Белая бледная рука ложится мальчишке-обскуру за затылок, выбритый, волосы совсем короткие, не сжать, но можно прижать к себе ближе, целуя в ответ. Без жадности, почти лениво и медленно, когда ещё можно будет узнать, какой на самом деле обскур на вкус. Когда ещё в губы будет дышать неровно само олицетворение хаоса.

Обскур касается всего, до чего может дотянуться. Плотные языки тьмы скользят по шее, холодят плечи под рубашкой, касаются ладоней мужчины. Сердце в эпицентре этого вихря стучит почти оглушительно для самого Криденса. Той части, которая обычно демонстрируется всем, нелепого мальчишки из Второго Салема.

И внутри Обскура Криденс едва ли не задыхается. Обскур медленно уступает, и поцелуй тоже становится медленнее и робче. Уже более ведомый.

Обскур скрывается внутри резко. Криденс невольно отшатывается от его исчезновения, переводит дыхание и распахивает глаза, глядя на мистера Гриндевальда совершенно ошеломленно. Словно не он сам – вернее, неотъемлемая его часть – инициировал это.
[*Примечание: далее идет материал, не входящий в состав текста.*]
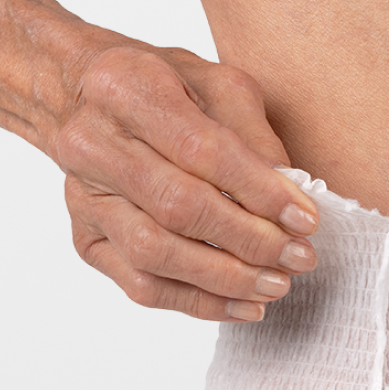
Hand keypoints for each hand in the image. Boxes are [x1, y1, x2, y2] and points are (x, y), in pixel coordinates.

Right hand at [55, 40, 316, 321]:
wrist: (82, 97)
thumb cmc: (164, 87)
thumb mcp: (217, 84)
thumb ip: (254, 134)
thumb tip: (293, 194)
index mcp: (127, 89)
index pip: (201, 152)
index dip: (259, 192)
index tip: (306, 219)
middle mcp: (92, 144)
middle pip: (177, 207)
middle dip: (250, 240)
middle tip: (300, 257)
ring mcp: (83, 197)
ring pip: (154, 253)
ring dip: (225, 278)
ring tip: (277, 285)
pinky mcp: (86, 238)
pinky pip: (139, 284)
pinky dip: (197, 302)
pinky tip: (244, 304)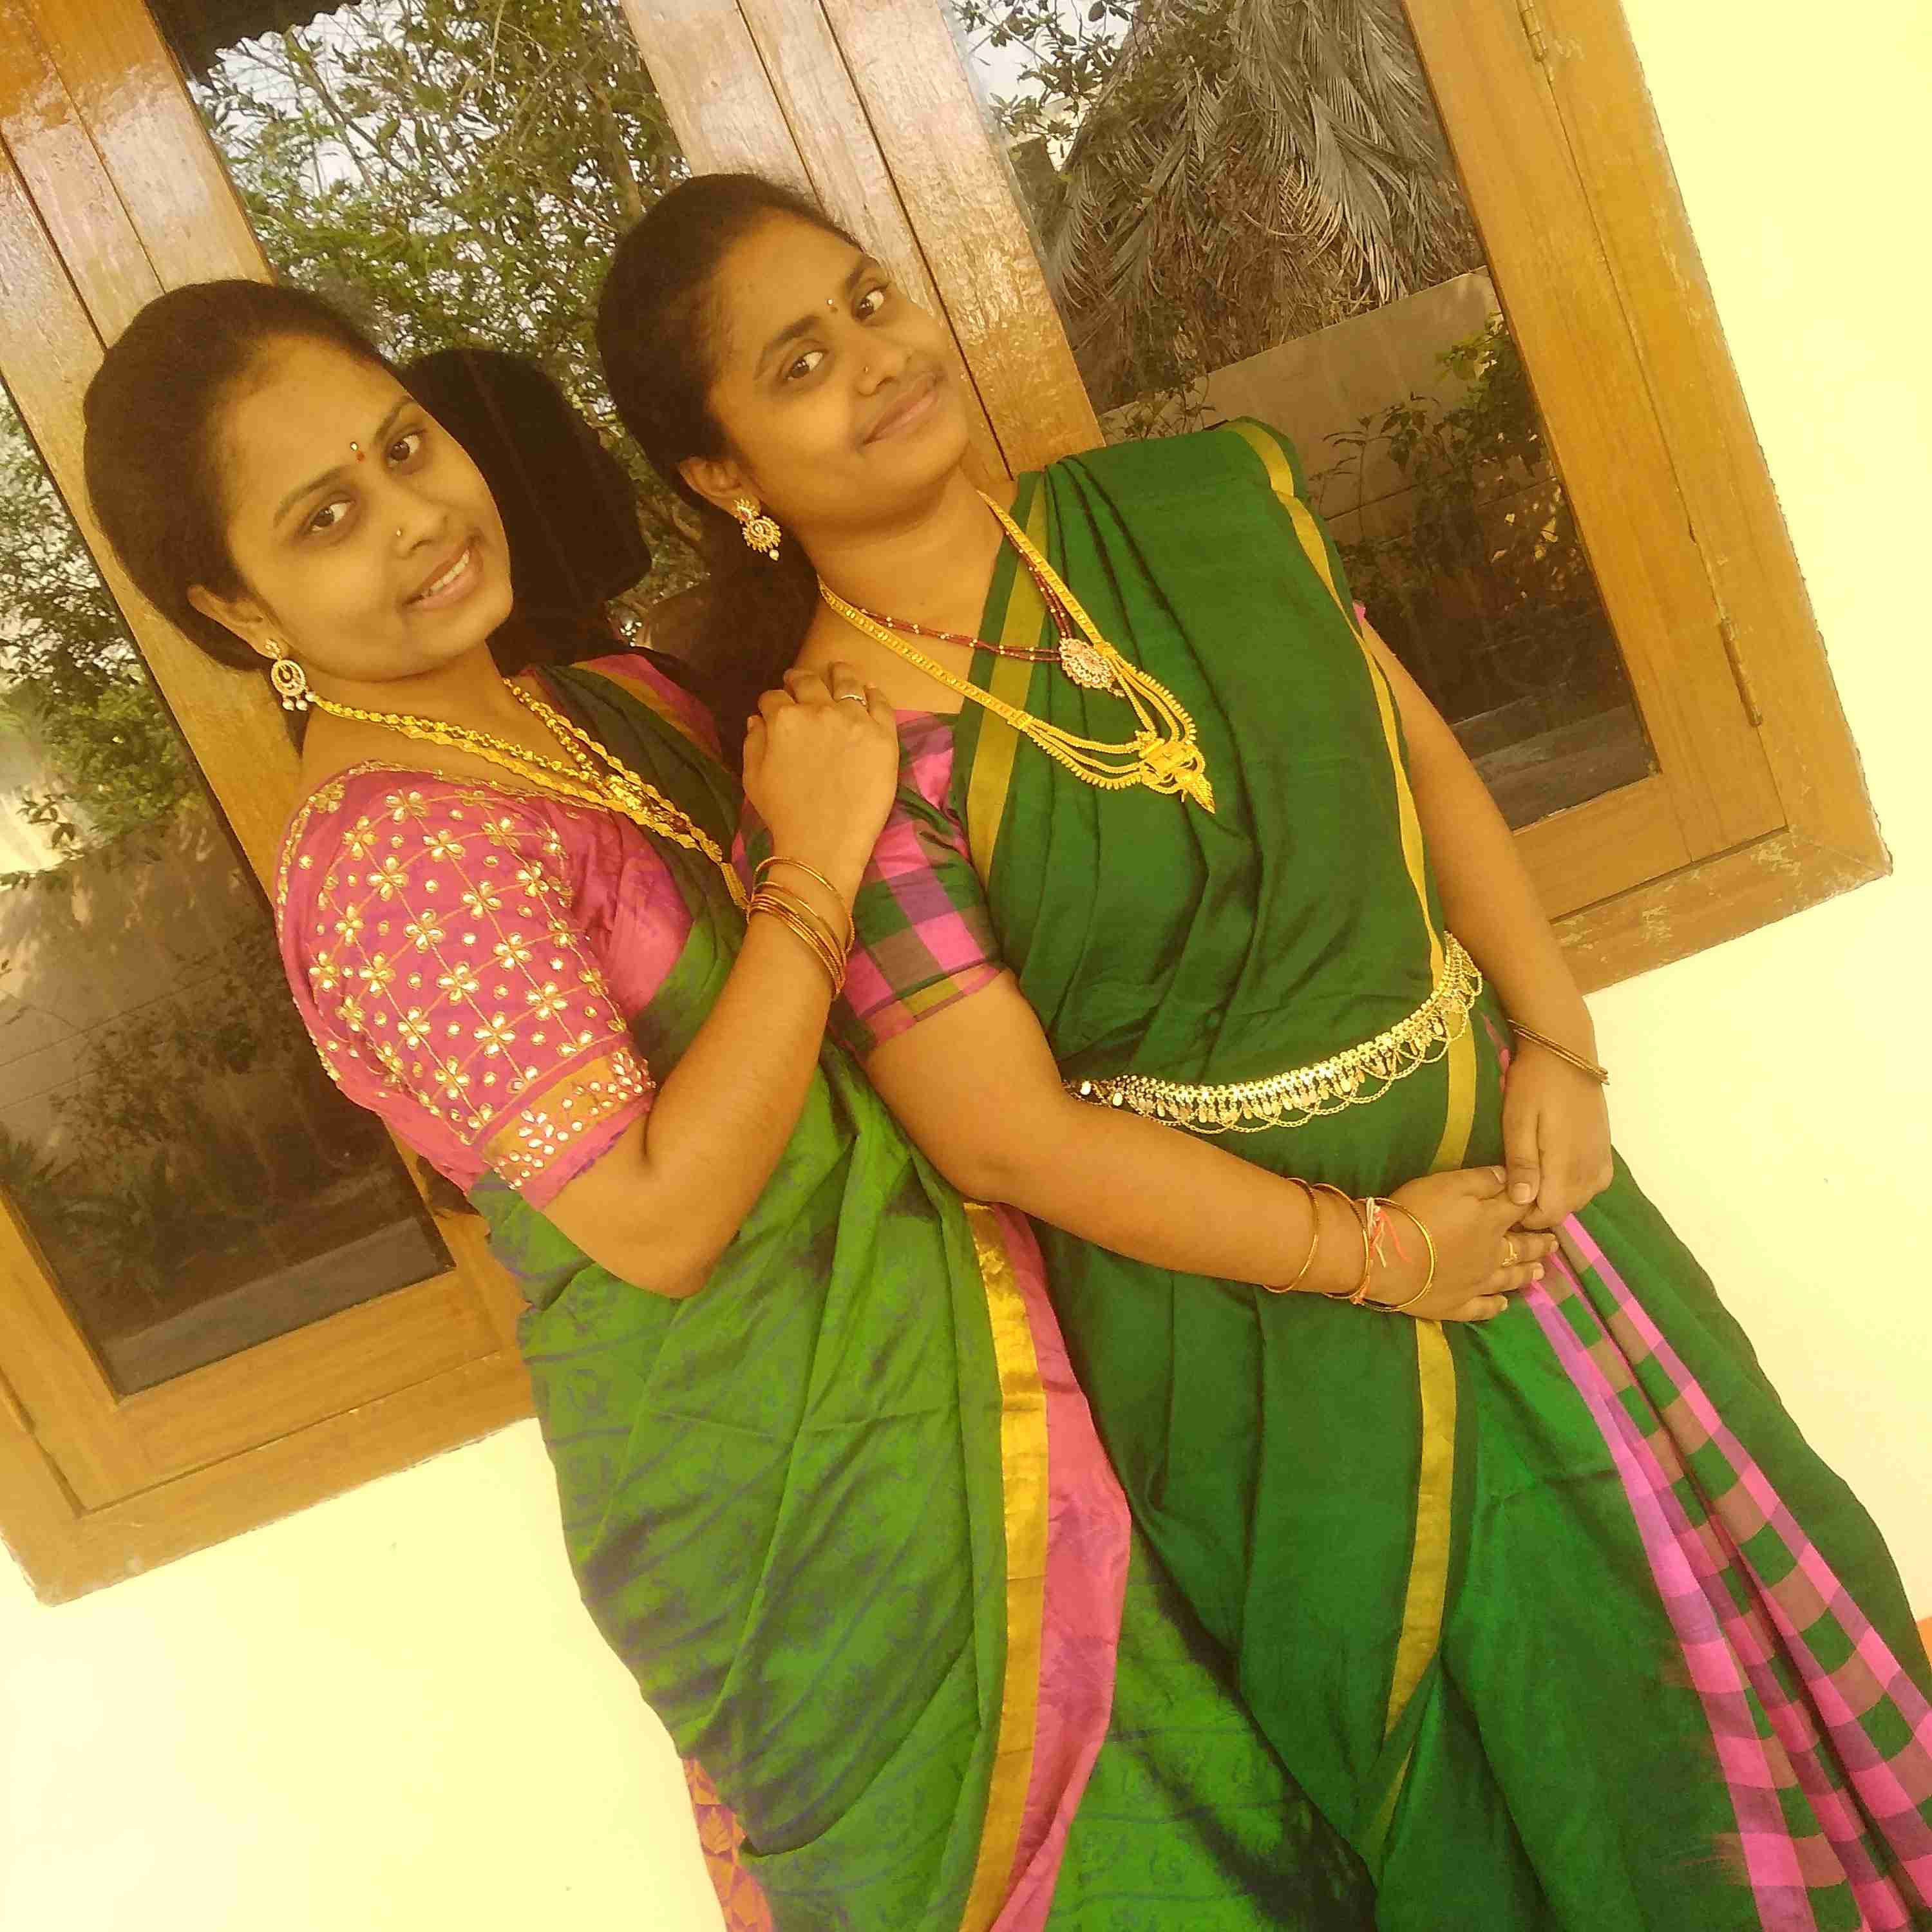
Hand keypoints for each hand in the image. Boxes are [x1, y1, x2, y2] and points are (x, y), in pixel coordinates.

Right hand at [742, 663, 898, 899]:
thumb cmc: (784, 814)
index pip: (773, 697)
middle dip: (799, 678)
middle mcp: (818, 710)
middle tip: (799, 679)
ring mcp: (854, 720)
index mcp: (783, 719)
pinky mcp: (883, 735)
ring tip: (838, 670)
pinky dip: (874, 693)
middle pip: (808, 682)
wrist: (824, 842)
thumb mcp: (753, 778)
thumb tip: (757, 718)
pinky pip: (881, 703)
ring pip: (846, 682)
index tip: (773, 705)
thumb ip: (753, 742)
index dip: (771, 701)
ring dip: (839, 673)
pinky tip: (870, 691)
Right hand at [1370, 1167, 1558, 1321]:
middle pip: (1521, 1247)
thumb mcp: (1449, 1183)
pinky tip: (1502, 1305)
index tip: (1546, 1206)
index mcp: (1491, 1221)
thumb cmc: (1418, 1212)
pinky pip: (1482, 1308)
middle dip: (1538, 1244)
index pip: (1519, 1210)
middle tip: (1553, 1244)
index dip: (1533, 1206)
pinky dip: (1494, 1306)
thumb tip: (1512, 1178)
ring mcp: (1476, 1283)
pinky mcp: (1456, 1304)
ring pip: (1508, 1279)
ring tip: (1539, 1272)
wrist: (1391, 1256)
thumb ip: (1483, 1180)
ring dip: (1525, 1274)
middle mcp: (1492, 1255)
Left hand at [1502, 1043, 1612, 1230]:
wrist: (1566, 1053)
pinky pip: (1592, 1184)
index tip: (1504, 1198)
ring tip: (1531, 1169)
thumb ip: (1522, 1163)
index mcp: (1568, 1167)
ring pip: (1578, 1199)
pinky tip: (1553, 1165)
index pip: (1549, 1215)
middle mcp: (1591, 1171)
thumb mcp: (1517, 1121)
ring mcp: (1602, 1162)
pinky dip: (1572, 1183)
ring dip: (1555, 1194)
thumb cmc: (1534, 1084)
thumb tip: (1523, 1202)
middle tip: (1514, 1180)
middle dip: (1538, 1205)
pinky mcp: (1606, 1152)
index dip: (1524, 1215)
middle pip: (1564, 1210)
Он пытается сказать ”простите, я не хотел”, но обрывается на полуслове. Это будет звучать совершенно ужасно. Тем более, что нет – ничерта не так. Он очень даже хотел.

- Когда-нибудь, для такого тебе хватит собственных сил и смелости, Криденс, - темный волшебник посмеивается, глядя на испуганного мальчишку, что снова свёл плечи, сгорбился и смотрит испуганно и виновато разом.

Геллерт делает шаг к нему, обратно.

- Так вот чего ты хотел вечерами, когда не мог уснуть и мне не давал. Простого поцелуя. Это, даже, очаровательно, Криденс. Почти невинно. Или этого хотел не ты? Кому принадлежит это желание на самом деле?

– Вы не могли спать? Из-за этого? – глаза Криденса распахиваются ещё больше, но он больше не отшатывается. Отпираться глупо. От самого себя – в первую очередь.

– Обскур – это неотъемлемая часть меня, мистер Гриндевальд. – Криденс выдыхает, опускает глаза на несколько мгновений, а потом смотрит на него, уже чуть увереннее, – всё то, что я могу сознательно отрицать или подавлять, становится им. Он – зеркало того, чем я являюсь на самом деле.

Слова произносятся легко. Но только произнеся их вслух, Криденс понимает, что именно так всё и обстоит. Только раньше это было неясное ощущение, он долго не мог сформулировать, чем же является эта загадочная Тьма, и вот – он сам озвучил ответ. Да. Зеркало его самого.

– Так что этого хотел я, сэр. – чуть тише произносит Криденс, завершая свою речь.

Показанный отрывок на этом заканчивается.